Exercise prompt: When you reach the line containing "випромінювання від шести найближчих" in the data below, begin returning lines exactly as written, and stop once the line containing "公園内渋滞しています。" has been returned.

Exercise input:
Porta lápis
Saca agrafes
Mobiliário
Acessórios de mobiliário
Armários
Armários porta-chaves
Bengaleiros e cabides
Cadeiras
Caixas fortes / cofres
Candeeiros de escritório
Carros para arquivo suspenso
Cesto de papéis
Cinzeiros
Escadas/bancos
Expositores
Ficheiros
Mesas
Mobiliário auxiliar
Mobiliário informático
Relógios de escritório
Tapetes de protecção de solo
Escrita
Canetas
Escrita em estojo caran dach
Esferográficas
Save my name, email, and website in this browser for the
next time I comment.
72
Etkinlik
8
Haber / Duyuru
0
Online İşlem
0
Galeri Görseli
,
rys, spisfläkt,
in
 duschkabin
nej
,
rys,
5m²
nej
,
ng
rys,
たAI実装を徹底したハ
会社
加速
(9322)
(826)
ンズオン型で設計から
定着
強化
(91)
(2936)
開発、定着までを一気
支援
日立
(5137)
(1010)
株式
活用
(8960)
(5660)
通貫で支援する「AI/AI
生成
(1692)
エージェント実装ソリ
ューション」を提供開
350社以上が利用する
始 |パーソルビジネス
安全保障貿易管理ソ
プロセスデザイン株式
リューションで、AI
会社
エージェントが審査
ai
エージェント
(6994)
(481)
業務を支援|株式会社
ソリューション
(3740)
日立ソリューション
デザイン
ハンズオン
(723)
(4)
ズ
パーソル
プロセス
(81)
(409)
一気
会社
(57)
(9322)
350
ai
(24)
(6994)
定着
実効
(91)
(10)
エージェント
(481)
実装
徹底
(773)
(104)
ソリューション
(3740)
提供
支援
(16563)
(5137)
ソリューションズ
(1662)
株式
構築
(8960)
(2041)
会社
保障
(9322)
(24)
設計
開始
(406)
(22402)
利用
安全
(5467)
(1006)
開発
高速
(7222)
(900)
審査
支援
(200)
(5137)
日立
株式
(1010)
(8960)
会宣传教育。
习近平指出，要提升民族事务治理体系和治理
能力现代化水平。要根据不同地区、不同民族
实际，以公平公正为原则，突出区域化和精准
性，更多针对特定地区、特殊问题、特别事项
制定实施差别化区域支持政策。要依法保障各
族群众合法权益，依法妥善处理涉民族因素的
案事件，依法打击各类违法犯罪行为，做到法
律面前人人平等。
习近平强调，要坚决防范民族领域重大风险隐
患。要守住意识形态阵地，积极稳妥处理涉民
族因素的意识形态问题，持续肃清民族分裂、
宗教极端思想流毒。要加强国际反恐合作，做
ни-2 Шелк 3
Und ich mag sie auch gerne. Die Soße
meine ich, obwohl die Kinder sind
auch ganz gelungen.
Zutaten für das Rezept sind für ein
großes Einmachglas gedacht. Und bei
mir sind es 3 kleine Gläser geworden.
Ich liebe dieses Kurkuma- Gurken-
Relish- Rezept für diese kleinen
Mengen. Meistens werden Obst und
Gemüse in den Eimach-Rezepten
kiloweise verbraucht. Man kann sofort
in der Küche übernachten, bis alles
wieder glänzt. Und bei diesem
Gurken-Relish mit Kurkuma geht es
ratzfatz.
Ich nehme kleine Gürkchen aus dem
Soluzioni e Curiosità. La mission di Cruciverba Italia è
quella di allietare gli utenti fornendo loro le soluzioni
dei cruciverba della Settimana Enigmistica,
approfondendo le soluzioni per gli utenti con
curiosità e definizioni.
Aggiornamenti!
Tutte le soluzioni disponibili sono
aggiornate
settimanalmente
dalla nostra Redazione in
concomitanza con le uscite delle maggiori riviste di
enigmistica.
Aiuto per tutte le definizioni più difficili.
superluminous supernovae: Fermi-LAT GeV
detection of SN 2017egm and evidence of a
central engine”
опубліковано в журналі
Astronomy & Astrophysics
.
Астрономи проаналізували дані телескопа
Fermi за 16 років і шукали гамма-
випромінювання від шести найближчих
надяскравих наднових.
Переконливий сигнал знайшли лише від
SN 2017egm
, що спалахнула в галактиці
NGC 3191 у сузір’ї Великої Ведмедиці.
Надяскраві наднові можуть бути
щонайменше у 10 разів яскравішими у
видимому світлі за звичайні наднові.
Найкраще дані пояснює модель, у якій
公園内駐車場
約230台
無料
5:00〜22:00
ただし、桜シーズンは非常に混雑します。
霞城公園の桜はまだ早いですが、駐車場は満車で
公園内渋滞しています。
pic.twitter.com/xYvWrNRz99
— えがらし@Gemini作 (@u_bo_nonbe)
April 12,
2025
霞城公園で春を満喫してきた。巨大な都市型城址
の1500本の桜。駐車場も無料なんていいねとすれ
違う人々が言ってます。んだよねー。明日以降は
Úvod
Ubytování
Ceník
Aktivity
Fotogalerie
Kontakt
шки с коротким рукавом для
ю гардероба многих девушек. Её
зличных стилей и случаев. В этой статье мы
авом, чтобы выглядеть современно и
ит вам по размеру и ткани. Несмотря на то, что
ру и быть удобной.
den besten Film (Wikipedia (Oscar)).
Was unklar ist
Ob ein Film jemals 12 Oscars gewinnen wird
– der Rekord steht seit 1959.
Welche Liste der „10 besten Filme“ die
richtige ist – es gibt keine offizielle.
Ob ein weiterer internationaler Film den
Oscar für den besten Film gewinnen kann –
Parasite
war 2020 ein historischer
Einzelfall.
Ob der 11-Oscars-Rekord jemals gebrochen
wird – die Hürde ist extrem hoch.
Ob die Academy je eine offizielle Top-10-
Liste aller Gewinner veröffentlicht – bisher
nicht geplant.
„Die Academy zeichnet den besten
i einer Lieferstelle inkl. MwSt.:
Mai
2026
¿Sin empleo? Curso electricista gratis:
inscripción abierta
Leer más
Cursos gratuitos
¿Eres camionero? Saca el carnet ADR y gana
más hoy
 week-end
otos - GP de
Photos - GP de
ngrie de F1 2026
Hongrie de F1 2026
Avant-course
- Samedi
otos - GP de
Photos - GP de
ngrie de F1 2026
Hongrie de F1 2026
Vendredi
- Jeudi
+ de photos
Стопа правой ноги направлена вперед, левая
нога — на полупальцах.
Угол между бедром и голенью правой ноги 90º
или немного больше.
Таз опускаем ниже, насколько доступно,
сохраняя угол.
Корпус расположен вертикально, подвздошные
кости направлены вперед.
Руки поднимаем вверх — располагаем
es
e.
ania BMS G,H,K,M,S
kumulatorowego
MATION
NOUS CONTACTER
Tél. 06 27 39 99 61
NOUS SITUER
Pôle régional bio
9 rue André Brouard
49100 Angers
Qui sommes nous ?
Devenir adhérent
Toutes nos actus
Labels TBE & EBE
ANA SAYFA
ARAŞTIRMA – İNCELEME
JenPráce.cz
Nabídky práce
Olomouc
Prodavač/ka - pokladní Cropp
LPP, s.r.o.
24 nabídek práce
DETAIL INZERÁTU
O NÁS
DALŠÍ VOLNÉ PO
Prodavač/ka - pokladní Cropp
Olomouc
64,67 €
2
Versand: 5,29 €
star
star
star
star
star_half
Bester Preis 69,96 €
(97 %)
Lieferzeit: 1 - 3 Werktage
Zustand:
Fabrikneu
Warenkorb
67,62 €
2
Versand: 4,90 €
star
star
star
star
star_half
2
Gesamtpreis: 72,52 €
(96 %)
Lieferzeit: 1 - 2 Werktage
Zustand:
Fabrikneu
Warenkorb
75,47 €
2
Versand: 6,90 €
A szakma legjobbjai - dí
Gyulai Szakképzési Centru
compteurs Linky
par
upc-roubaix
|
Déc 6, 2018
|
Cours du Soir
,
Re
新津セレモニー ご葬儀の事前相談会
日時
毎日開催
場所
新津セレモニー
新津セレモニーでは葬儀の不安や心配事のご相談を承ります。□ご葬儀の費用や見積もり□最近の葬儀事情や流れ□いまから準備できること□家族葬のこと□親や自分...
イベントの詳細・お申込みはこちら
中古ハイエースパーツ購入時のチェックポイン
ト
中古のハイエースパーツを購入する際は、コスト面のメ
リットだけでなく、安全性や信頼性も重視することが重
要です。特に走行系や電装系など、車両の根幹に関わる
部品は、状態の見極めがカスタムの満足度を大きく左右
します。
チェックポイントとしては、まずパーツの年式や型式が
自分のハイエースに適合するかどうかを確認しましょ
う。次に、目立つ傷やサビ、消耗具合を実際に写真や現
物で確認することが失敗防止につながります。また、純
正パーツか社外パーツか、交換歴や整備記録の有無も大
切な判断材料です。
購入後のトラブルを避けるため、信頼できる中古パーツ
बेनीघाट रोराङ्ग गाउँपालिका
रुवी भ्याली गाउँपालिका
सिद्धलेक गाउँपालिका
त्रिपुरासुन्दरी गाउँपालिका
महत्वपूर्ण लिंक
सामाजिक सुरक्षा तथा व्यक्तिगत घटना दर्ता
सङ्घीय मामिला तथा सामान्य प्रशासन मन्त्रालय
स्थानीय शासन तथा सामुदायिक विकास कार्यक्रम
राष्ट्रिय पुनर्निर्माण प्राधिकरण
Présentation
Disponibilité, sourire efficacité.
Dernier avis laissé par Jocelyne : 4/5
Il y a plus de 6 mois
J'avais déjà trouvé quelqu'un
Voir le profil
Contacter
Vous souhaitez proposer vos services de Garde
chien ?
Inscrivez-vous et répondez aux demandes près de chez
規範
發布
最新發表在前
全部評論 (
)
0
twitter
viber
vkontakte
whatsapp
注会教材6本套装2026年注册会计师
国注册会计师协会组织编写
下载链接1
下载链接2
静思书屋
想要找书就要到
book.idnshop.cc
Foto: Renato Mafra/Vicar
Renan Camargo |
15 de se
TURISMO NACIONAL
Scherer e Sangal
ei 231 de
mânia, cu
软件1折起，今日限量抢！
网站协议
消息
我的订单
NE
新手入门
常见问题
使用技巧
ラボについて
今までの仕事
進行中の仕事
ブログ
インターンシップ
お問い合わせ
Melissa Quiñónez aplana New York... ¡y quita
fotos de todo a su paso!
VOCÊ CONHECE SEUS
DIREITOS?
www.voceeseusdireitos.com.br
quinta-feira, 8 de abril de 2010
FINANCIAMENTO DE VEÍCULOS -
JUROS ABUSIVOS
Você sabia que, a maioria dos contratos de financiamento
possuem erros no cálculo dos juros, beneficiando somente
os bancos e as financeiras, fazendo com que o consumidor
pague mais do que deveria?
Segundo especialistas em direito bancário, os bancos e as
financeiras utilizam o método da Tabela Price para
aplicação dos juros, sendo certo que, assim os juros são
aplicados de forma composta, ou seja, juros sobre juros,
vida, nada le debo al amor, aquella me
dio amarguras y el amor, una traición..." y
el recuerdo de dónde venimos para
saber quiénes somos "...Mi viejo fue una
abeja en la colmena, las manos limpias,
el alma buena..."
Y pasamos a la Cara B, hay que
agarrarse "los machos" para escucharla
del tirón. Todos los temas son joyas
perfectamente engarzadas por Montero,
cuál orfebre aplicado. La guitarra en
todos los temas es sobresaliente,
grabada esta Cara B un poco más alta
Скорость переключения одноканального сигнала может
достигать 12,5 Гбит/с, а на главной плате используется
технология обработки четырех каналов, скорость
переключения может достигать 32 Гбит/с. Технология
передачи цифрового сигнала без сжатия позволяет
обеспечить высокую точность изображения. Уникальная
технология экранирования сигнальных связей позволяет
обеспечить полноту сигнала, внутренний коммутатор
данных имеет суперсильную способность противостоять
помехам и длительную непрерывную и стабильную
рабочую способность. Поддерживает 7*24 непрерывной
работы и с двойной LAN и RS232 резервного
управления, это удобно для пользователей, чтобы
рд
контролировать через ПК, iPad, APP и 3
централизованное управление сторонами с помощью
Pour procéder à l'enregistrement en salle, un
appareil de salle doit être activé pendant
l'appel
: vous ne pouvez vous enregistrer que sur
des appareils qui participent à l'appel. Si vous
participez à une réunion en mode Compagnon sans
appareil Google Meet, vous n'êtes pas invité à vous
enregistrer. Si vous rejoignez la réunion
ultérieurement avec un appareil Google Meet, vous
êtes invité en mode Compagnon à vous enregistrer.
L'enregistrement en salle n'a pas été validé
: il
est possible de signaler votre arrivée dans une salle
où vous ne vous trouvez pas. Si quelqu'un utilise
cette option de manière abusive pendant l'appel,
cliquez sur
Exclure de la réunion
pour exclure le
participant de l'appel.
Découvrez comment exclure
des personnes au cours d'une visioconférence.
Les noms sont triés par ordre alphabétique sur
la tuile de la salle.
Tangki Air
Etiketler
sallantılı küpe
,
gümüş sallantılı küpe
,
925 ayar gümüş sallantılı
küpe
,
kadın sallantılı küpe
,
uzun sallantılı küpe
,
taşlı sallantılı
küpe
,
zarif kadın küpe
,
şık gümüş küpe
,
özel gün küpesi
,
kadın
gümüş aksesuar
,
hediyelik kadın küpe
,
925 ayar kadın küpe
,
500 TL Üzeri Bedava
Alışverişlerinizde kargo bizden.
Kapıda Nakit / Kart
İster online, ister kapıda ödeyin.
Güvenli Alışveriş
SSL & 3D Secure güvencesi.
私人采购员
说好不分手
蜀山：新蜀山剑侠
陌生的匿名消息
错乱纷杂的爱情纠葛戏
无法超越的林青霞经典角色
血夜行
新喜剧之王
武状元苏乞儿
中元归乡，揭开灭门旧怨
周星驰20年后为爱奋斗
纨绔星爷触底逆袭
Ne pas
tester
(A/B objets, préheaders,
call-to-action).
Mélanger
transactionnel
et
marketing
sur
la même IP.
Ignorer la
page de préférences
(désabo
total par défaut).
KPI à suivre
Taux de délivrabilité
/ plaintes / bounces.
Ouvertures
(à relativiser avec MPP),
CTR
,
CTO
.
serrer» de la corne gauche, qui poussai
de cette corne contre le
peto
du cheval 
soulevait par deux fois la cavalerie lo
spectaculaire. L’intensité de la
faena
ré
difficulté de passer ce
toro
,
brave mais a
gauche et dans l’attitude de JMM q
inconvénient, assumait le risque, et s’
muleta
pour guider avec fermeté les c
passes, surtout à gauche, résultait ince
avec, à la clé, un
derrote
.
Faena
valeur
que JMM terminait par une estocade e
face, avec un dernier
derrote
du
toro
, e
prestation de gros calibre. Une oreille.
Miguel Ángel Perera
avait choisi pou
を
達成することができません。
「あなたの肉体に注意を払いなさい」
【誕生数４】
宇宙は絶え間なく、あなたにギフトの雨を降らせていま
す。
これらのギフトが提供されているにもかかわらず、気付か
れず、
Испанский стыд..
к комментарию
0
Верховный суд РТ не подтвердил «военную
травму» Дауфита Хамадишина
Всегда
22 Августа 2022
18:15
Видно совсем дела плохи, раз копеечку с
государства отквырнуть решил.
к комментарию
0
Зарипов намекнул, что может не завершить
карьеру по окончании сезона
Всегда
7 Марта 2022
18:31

Result of this exercise:
випромінювання від шести найближчих
надяскравих наднових.
Переконливий сигнал знайшли лише від
SN 2017egm
, що спалахнула в галактиці
NGC 3191 у сузір’ї Великої Ведмедиці.
Надяскраві наднові можуть бути
щонайменше у 10 разів яскравішими у
видимому світлі за звичайні наднові.
Найкраще дані пояснює модель, у якій
公園内駐車場
約230台
無料
5:00〜22:00
ただし、桜シーズンは非常に混雑します。
霞城公園の桜はまだ早いですが、駐車場は満車で
公園内渋滞しています。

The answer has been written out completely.